# Help with sizing an overflow and bulkheads.



## AdamsB (Oct 18, 2011)

So im planning on ordering equipment for my new build (tank still to be determined but guaranteed 60-80 gallons) and I need some advice on an overflow. I'm going to be drilling the tank myself because I want to go with a herbie style. The problem Is I don't know how much water various pipe sizes drain. I had a google but couldn't find anything. Maybe I'm not specific enough. So anyhow, this is what I was hoping to use. 

Acrylic overflow box, 6 1/4" W x 4" D x 5" H made from 1/4 inch acrylic. So the inside dimension is 5 3/4 inches long. Ive looked at bulkheads and for a 1 inch hole I need 2.7inches. The herbie style needs 2 bulkheads so Its going to be tight, and I'm not sure I feel comfortable drilling holes so close together. This will be my first time drilling glass.

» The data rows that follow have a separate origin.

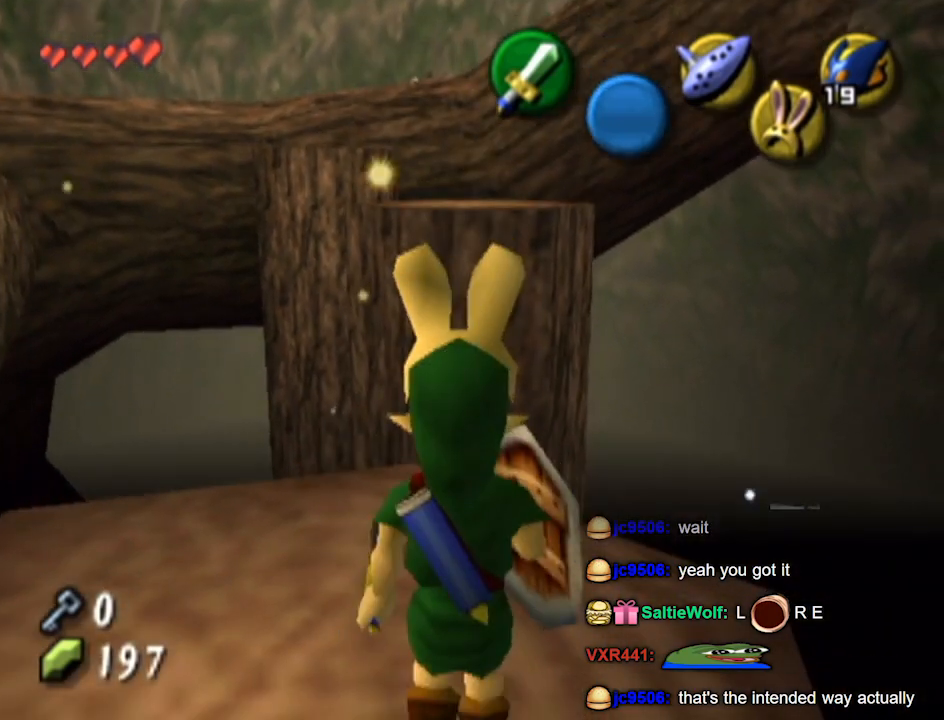
{"buttons": [], "left_stick": "up", "right_stick": "center", "events": []}
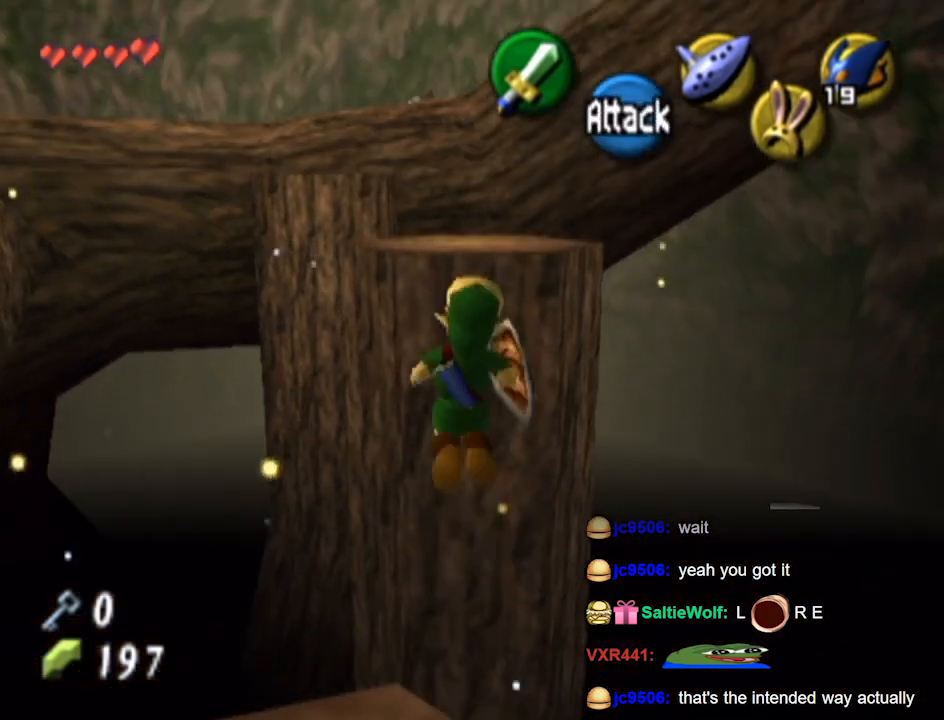
{"buttons": [], "left_stick": "up", "right_stick": "center", "events": []}
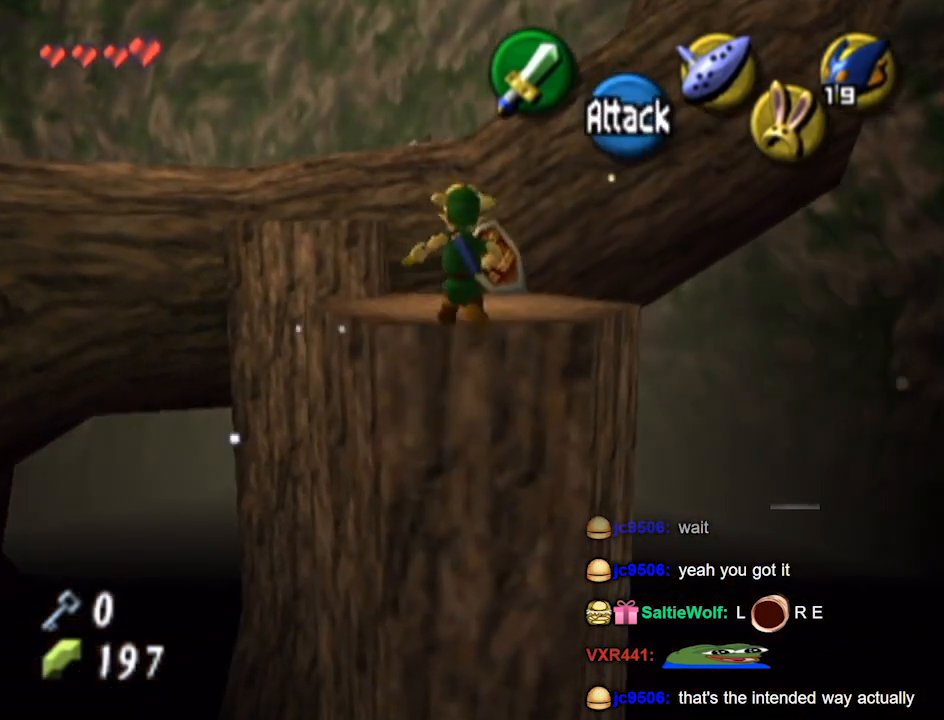
{"buttons": [], "left_stick": "center", "right_stick": "center", "events": [[333, "left_stick", "center"]]}
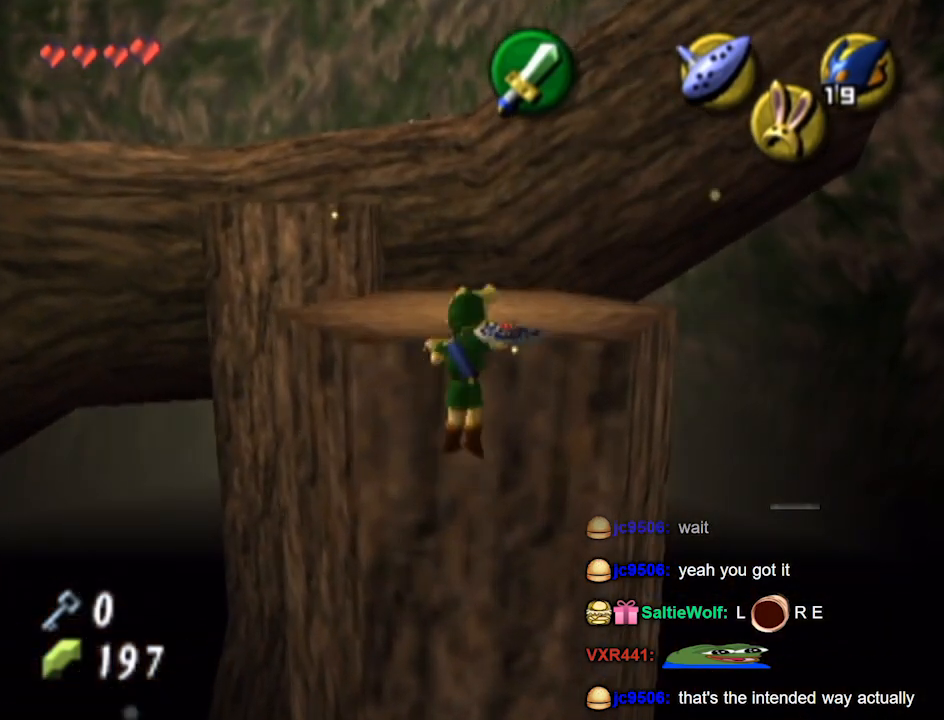
{"buttons": [], "left_stick": "center", "right_stick": "center", "events": []}
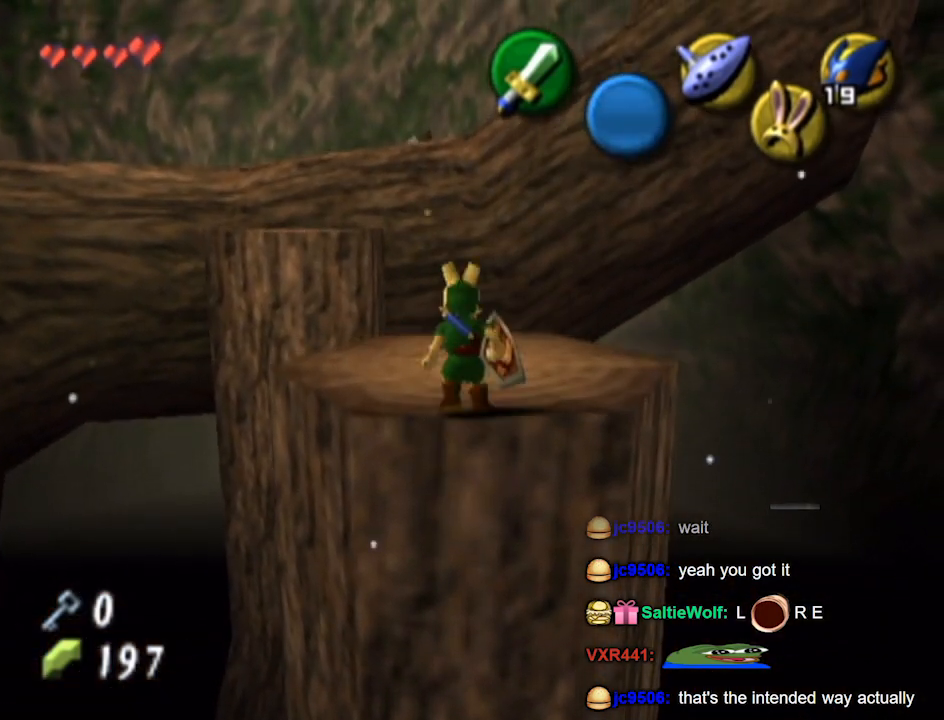
{"buttons": [], "left_stick": "up", "right_stick": "center", "events": [[300, "left_stick", "up"]]}
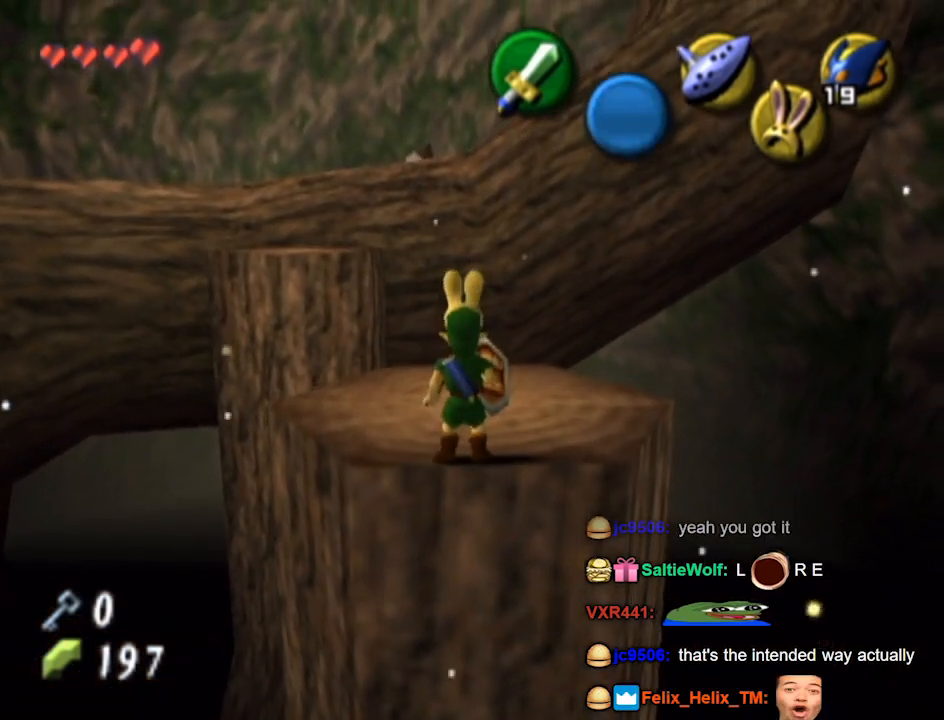
{"buttons": [], "left_stick": "center", "right_stick": "center", "events": [[33, "left_stick", "center"], [133, "left_stick", "up"], [267, "right_stick", "up"], [300, "left_stick", "center"], [433, "right_stick", "center"]]}
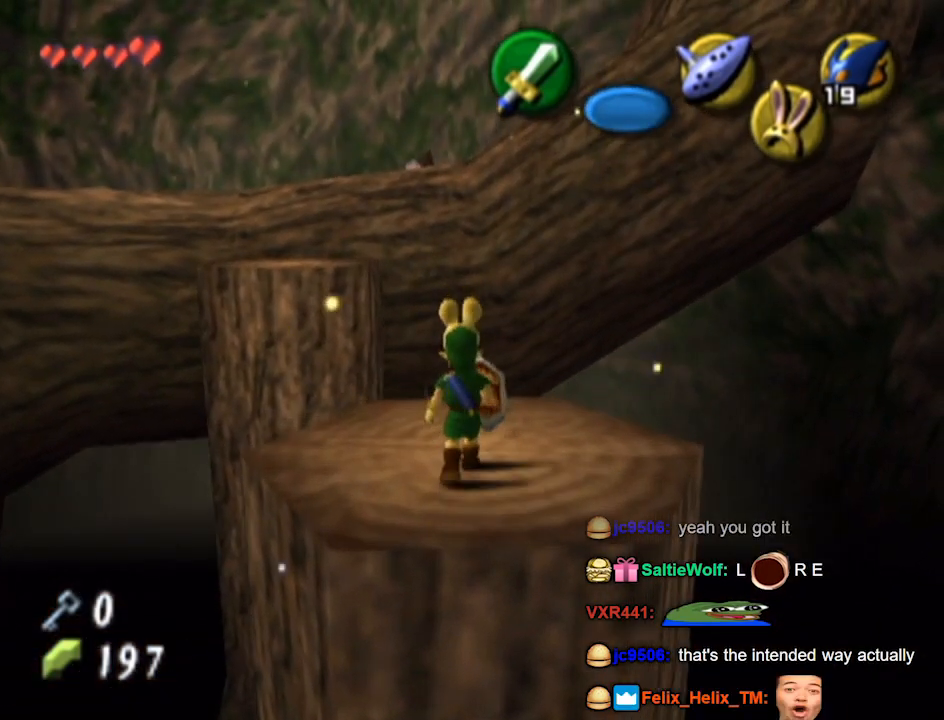
{"buttons": [], "left_stick": "left", "right_stick": "center", "events": [[100, "left_stick", "left"]]}
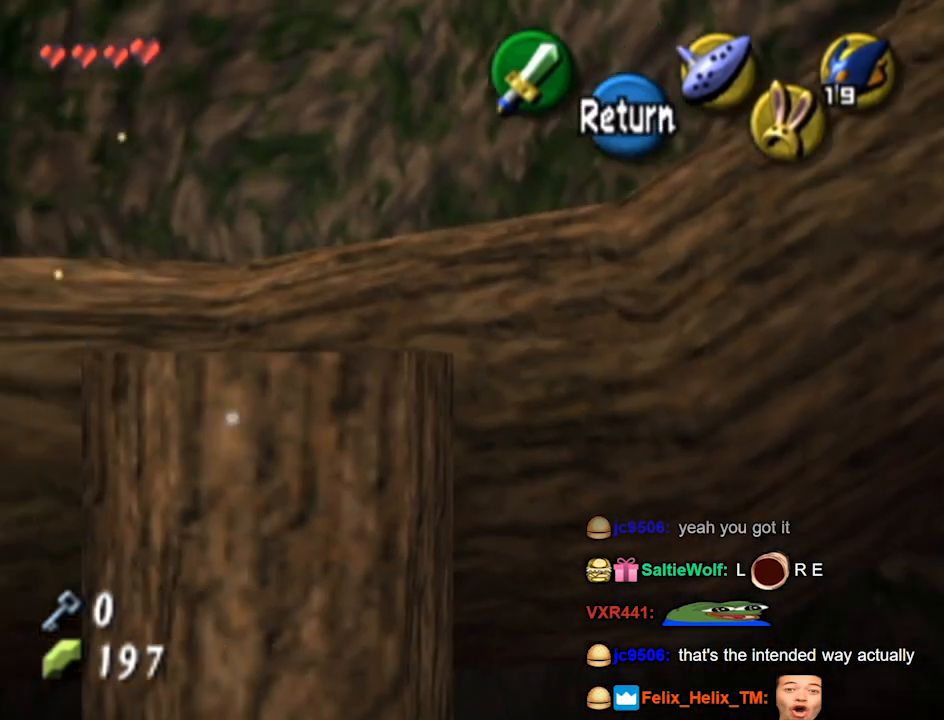
{"buttons": [], "left_stick": "center", "right_stick": "center", "events": [[133, "left_stick", "center"], [233, "left_stick", "right"], [367, "left_stick", "center"]]}
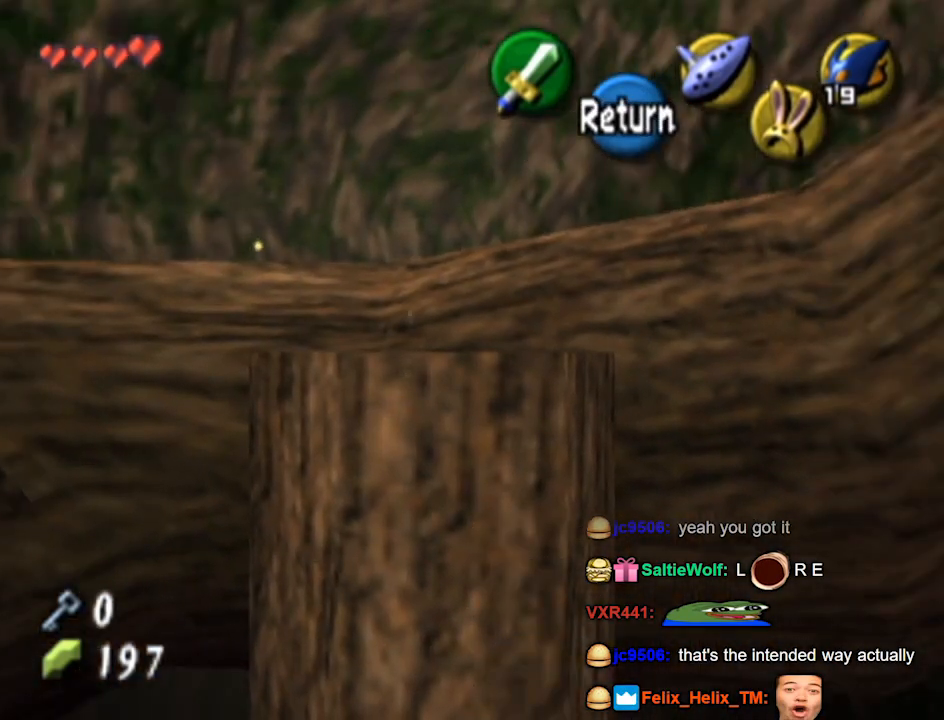
{"buttons": [], "left_stick": "center", "right_stick": "center", "events": []}
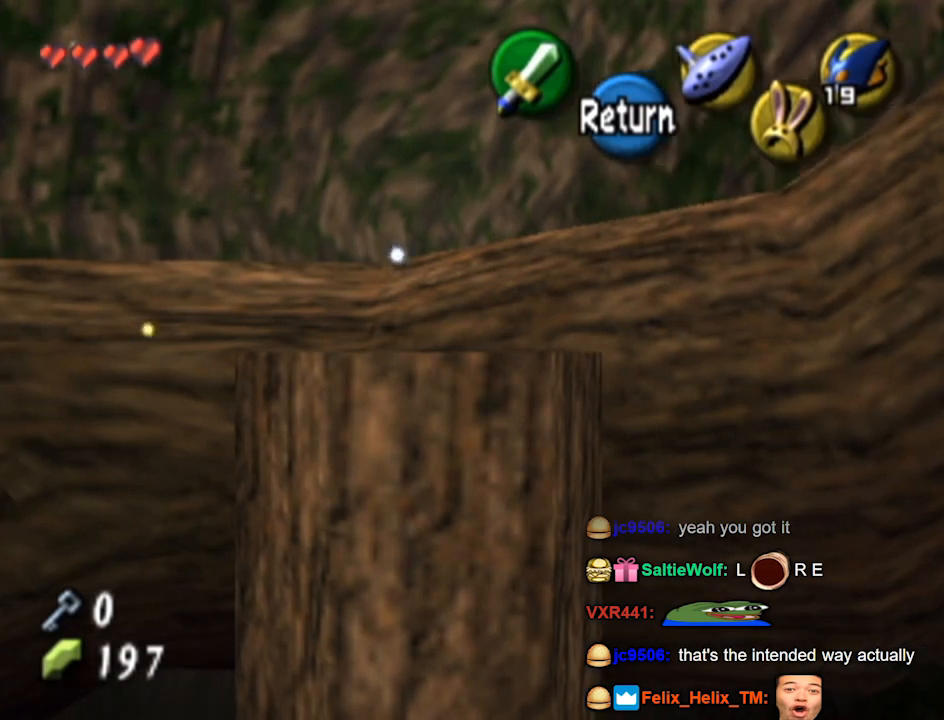
{"buttons": [], "left_stick": "up", "right_stick": "center", "events": [[100, "A", "down"], [167, "A", "up"], [333, "left_stick", "up"], [467, "A", "down"], [500, "A", "up"]]}
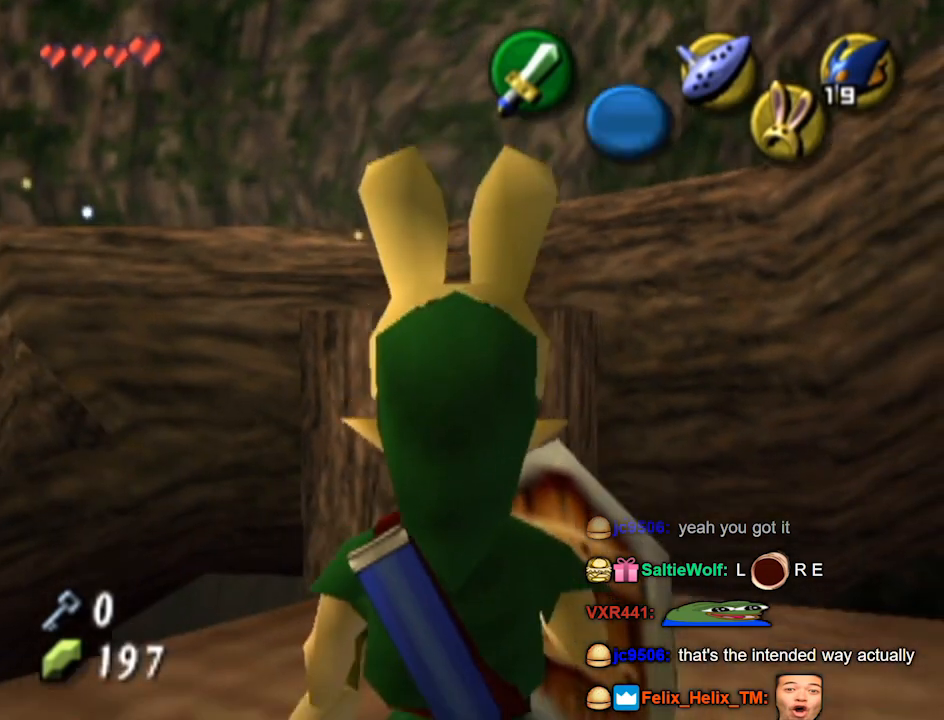
{"buttons": [], "left_stick": "up", "right_stick": "center", "events": []}
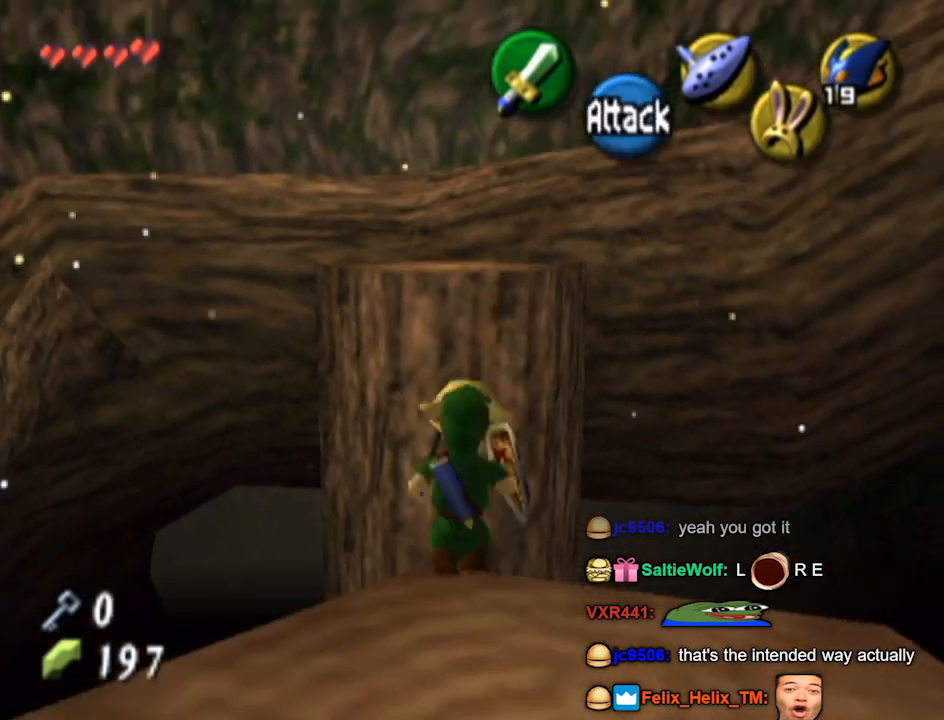
{"buttons": [], "left_stick": "up", "right_stick": "center", "events": []}
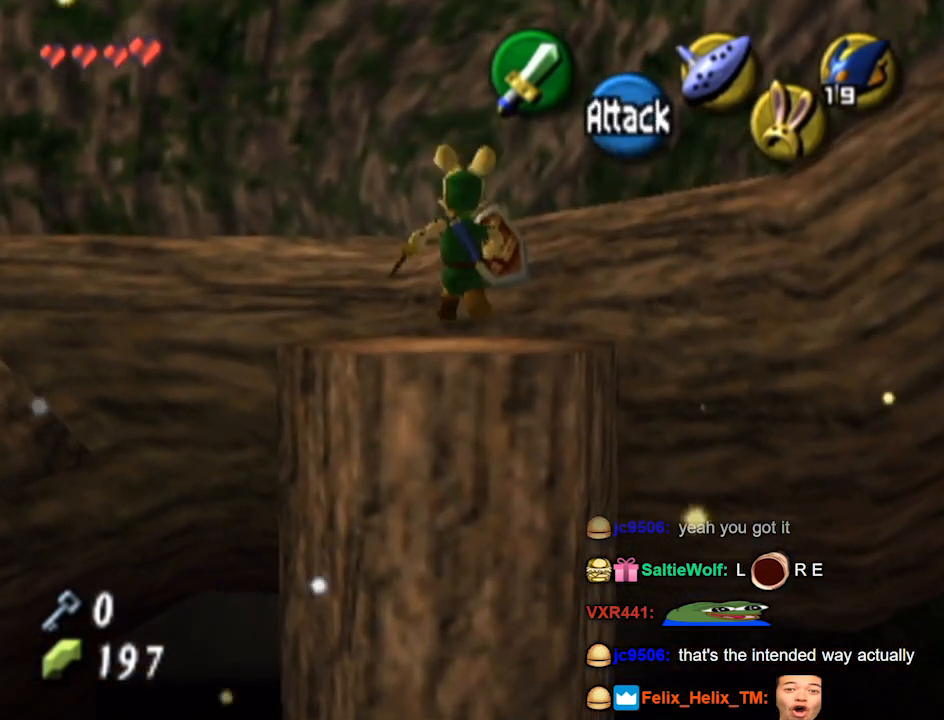
{"buttons": [], "left_stick": "up", "right_stick": "center", "events": []}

So I'm wondering if a 3/4 inch overflow will be enough to drain 800 gph. of course there will be 2 overflows but from what I read the emergency should stay dry unless theres a problem. I've already ordered my return pump. a Danner Mag 950 which Ive estimated to give me 800 gph return. 

My other option is to go with the next size up in overflows which is 12 inches long, that would give me ample room but look a little more unsightly. I could also look for a different overflow box but my main concern is what size bulkhead will i need.


----------



## The Guy (Nov 26, 2010)

I would go with 12" overflow box, I did exactly the same thing as you are planning. The herbie and E overflow are both 1" PVC, I also am using the Danner mag 950 pump which works very well for me and dump some flow back into the sump. here's a couple of pictures of what I did with my 90 G setup:
























I'm home today after 2pm for the rest of the day if you want call me with any questions. 604 856 4964 Cheers Laurie


----------



## AdamsB (Oct 18, 2011)

Thanks for the reply Laurie. After looking at your pic I think I'll up size to the 12 inch box and 1 inch drains. It looks so much nicer to work with having them spaced like that. My next issue is placing the overflow. Center back of tank or on one end panel. I'm swaying towards having it at the end this way when I put food in at the opposite end its less likely to get sucked into the overflow. But its more dependent on which tank I get. There Isn't much selection locally. Trawling the classifieds is one of my better options unfortunately.


----------